**Stored data entries:**
---
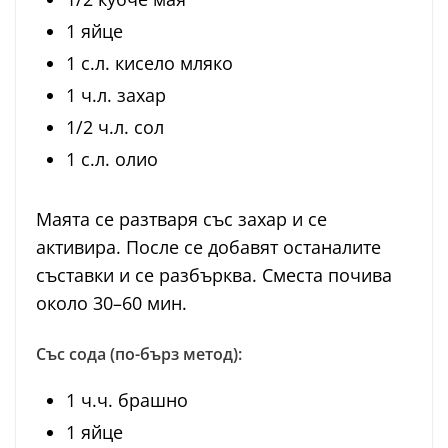
1 яйце
1 с.л. кисело мляко
1 ч.л. захар
1/2 ч.л. сол
1 с.л. олио
Маята се разтваря със захар и се
активира. После се добавят останалите
съставки и се разбърква. Сместа почива
около 30–60 мин.
Със сода (по-бърз метод):
1 ч.ч. брашно
1 яйце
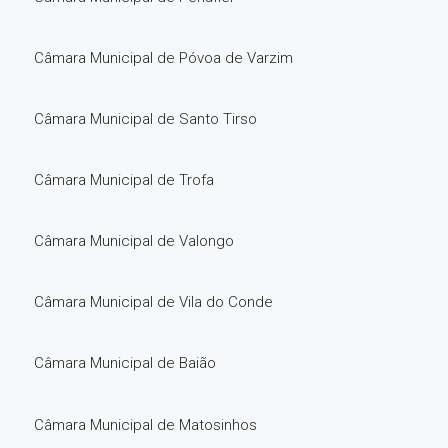
Câmara Municipal de Póvoa de Varzim
Câmara Municipal de Santo Tirso
Câmara Municipal de Trofa
Câmara Municipal de Valongo
Câmara Municipal de Vila do Conde
Câmara Municipal de Baião
Câmara Municipal de Matosinhos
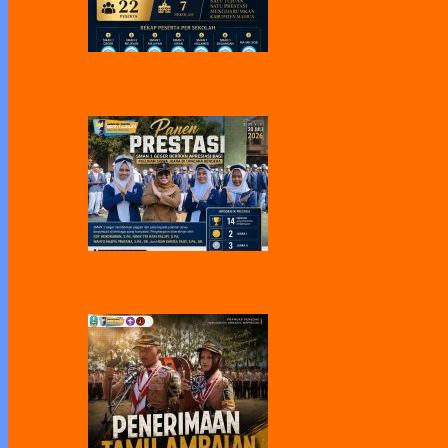
Pelaksanaan Gladi Bersih OSN-P 2026 Dila
Panen Prestasi, SMAN 1 Geger Berikan Apr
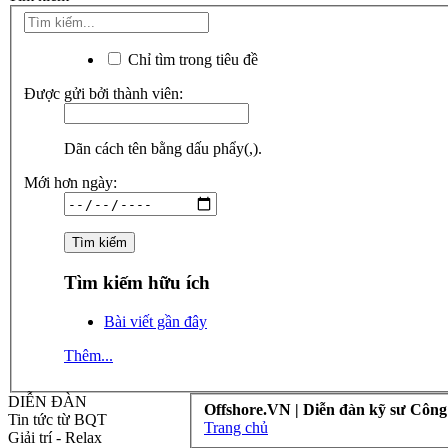
Chỉ tìm trong tiêu đề
Được gửi bởi thành viên:
Dãn cách tên bằng dấu phẩy(,).
Mới hơn ngày:
Tìm kiếm hữu ích
Bài viết gần đây
Thêm...
DIỄN ĐÀN
Offshore.VN | Diễn đàn kỹ sư Công
Tin tức từ BQT
Trang chủ
Giải trí - Relax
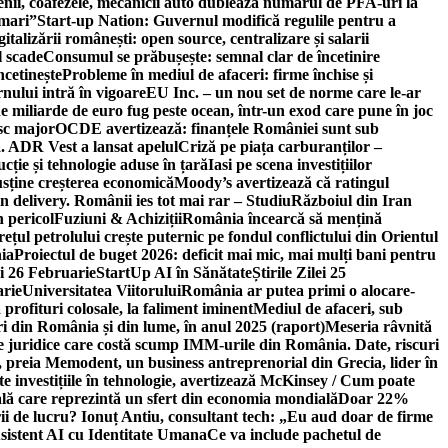
ricienii, coafezele, mecanicii auto dublează numărul de PFA-uri la
 mari”
Start-up Nation: Guvernul modifică regulile pentru a
gitalizării românești: open source, centralizare și salarii
l scade
Consumul se prăbușește: semnal clar de încetinire
ncetinește
Probleme în mediul de afaceri: firme închise și
nului intră în vigoare
EU Inc. – un nou set de norme care le-ar
e miliarde de euro fug peste ocean, într-un exod care pune în joc
sc major
OCDE avertizează: finanțele României sunt sub
. ADR Vest a lansat apelul
Criză pe piața carburanților –
ție și tehnologie aduse în țară
Iasi pe scena investițiilor
usține creșterea economică
Moody’s avertizează că ratingul
n delivery. Românii ies tot mai rar – Studiu
Războiul din Iran
n pericol
Fuziuni & Achiziții
România încearcă să mențină
rețul petrolului crește puternic pe fondul conflictului din Orientul
ia
Proiectul de buget 2026: deficit mai mic, mai mulți bani pentru
lei 26 Februarie
StartUp AI în Sănătate
Știrile Zilei 25
arie
Universitatea Viitorului
România ar putea primi o alocare-
profituri colosale, la faliment iminent
Mediul de afaceri, sub
i din România și din lume, în anul 2025 (raport)
Meseria râvnită
le juridice care costă scump IMM-urile din România. Date, riscuri
 preia Memodent, un business antreprenorial din Grecia, lider în
 investițiile în tehnologie, avertizează McKinsey / Cum poate
ală care reprezintă un sfert din economia mondială
Doar 22%
i de lucru? Ionuț Antiu, consultant tech: „Eu aud doar de firme
sistent AI cu Identitate Umana
Ce va include pachetul de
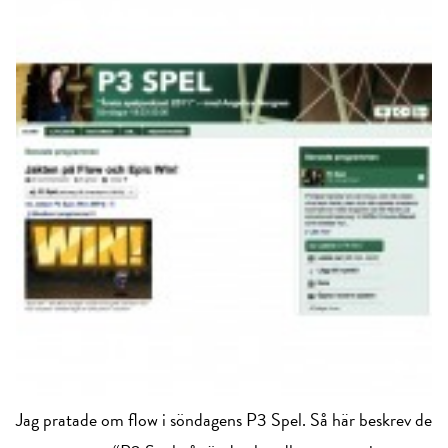
Jag pratade om flow i söndagens P3 Spel. Så här beskrev de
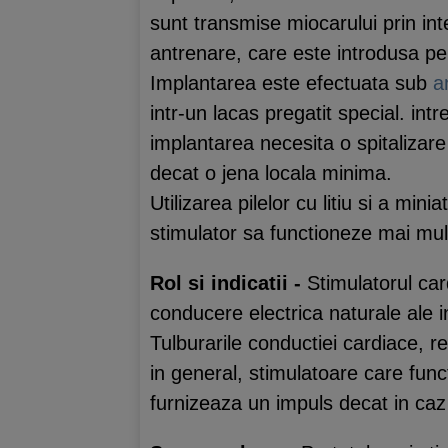
sunt transmise miocarului prin int
antrenare, care este introdusa pe
Implantarea este efectuata sub
a
intr-un lacas pregatit special. int
implantarea necesita o spitalizar
decat o jena locala minima.
Utilizarea pilelor cu litiu si a mini
stimulator sa functioneze mai mult
Rol si indicatii -
Stimulatorul car
conducere electrica naturale ale in
Tulburarile conductiei cardiace, r
in general, stimulatoare care func
furnizeaza un impuls decat in caz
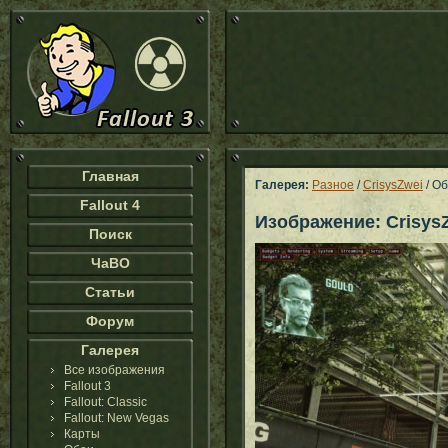
Главная
Галерея:
Разное
/
CrisysZwei
/ О
Fallout 4
Изображение: Crisys
Поиск
ЧаВО
Статьи
Форум
Галерея
Все изображения
Fallout 3
Fallout: Classic
Fallout: New Vegas
Карты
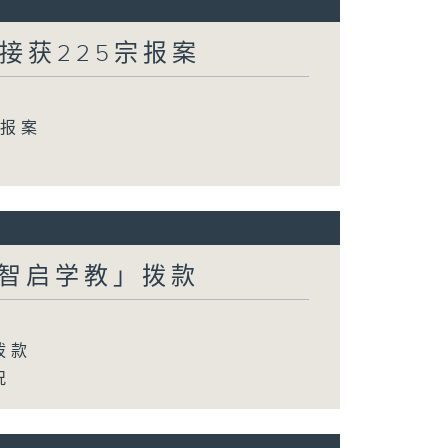
方接获225宗报案
宗报案
智启学教」拨款
拨款
况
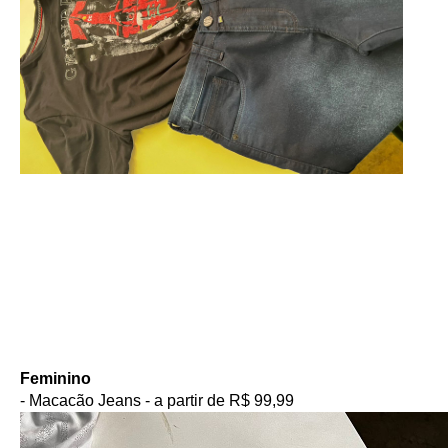
Feminino
- Macacão Jeans - a partir de R$ 99,99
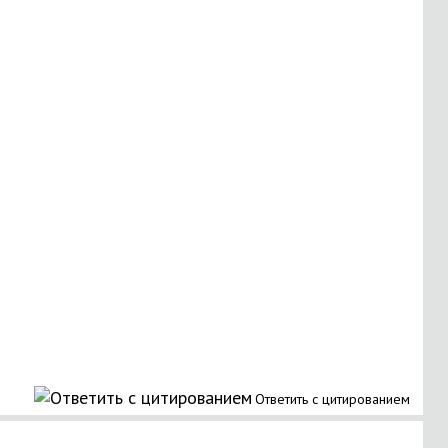
Ответить с цитированием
---
**What you should do:** Print the data again word for word, pictures excluded.

**Result of the exercise:**
1 яйце
1 с.л. кисело мляко
1 ч.л. захар
1/2 ч.л. сол
1 с.л. олио
Маята се разтваря със захар и се
активира. После се добавят останалите
съставки и се разбърква. Сместа почива
около 30–60 мин.
Със сода (по-бърз метод):
1 ч.ч. брашно
1 яйце
Câmara Municipal de Póvoa de Varzim
Câmara Municipal de Santo Tirso
Câmara Municipal de Trofa
Câmara Municipal de Valongo
Câmara Municipal de Vila do Conde
Câmara Municipal de Baião
Câmara Municipal de Matosinhos
Pelaksanaan Gladi Bersih OSN-P 2026 Dila
Panen Prestasi, SMAN 1 Geger Berikan Apr
Chỉ tìm trong tiêu đề
Được gửi bởi thành viên:
Dãn cách tên bằng dấu phẩy(,).
Mới hơn ngày:
Tìm kiếm hữu ích
Bài viết gần đây
Thêm...
DIỄN ĐÀN
Offshore.VN | Diễn đàn kỹ sư Công
Tin tức từ BQT
Trang chủ
Giải trí - Relax
ricienii, coafezele, mecanicii auto dublează numărul de PFA-uri la
 mari”
Start-up Nation: Guvernul modifică regulile pentru a
gitalizării românești: open source, centralizare și salarii
l scade
Consumul se prăbușește: semnal clar de încetinire
ncetinește
Probleme în mediul de afaceri: firme închise și
nului intră în vigoare
EU Inc. – un nou set de norme care le-ar
e miliarde de euro fug peste ocean, într-un exod care pune în joc
sc major
OCDE avertizează: finanțele României sunt sub
. ADR Vest a lansat apelul
Criză pe piața carburanților –
ție și tehnologie aduse în țară
Iasi pe scena investițiilor
usține creșterea economică
Moody’s avertizează că ratingul
n delivery. Românii ies tot mai rar – Studiu
Războiul din Iran
n pericol
Fuziuni & Achiziții
România încearcă să mențină
rețul petrolului crește puternic pe fondul conflictului din Orientul
ia
Proiectul de buget 2026: deficit mai mic, mai mulți bani pentru
lei 26 Februarie
StartUp AI în Sănătate
Știrile Zilei 25
arie
Universitatea Viitorului
România ar putea primi o alocare-
profituri colosale, la faliment iminent
Mediul de afaceri, sub
i din România și din lume, în anul 2025 (raport)
Meseria râvnită
le juridice care costă scump IMM-urile din România. Date, riscuri
 preia Memodent, un business antreprenorial din Grecia, lider în
 investițiile în tehnologie, avertizează McKinsey / Cum poate
ală care reprezintă un sfert din economia mondială
Doar 22%
i de lucru? Ionuț Antiu, consultant tech: „Eu aud doar de firme
sistent AI cu Identitate Umana
Ce va include pachetul de
Jag pratade om flow i söndagens P3 Spel. Så här beskrev de
sunt transmise miocarului prin int
antrenare, care este introdusa pe
Implantarea este efectuata sub
a
intr-un lacas pregatit special. int
implantarea necesita o spitalizar
decat o jena locala minima.
Utilizarea pilelor cu litiu si a mini
stimulator sa functioneze mai mult
Rol si indicatii -
Stimulatorul car
conducere electrica naturale ale in
Tulburarile conductiei cardiace, r
in general, stimulatoare care func
furnizeaza un impuls decat in caz
Главная
Галерея:
Разное
/
CrisysZwei
/ О
Fallout 4
Изображение: Crisys
Поиск
ЧаВО
Статьи
Форум
Галерея
Все изображения
Fallout 3
Fallout: Classic
Fallout: New Vegas
Карты
方接获225宗报案
宗报案
智启学教」拨款
拨款
况
Feminino
- Macacão Jeans - a partir de R$ 99,99
Ответить с цитированием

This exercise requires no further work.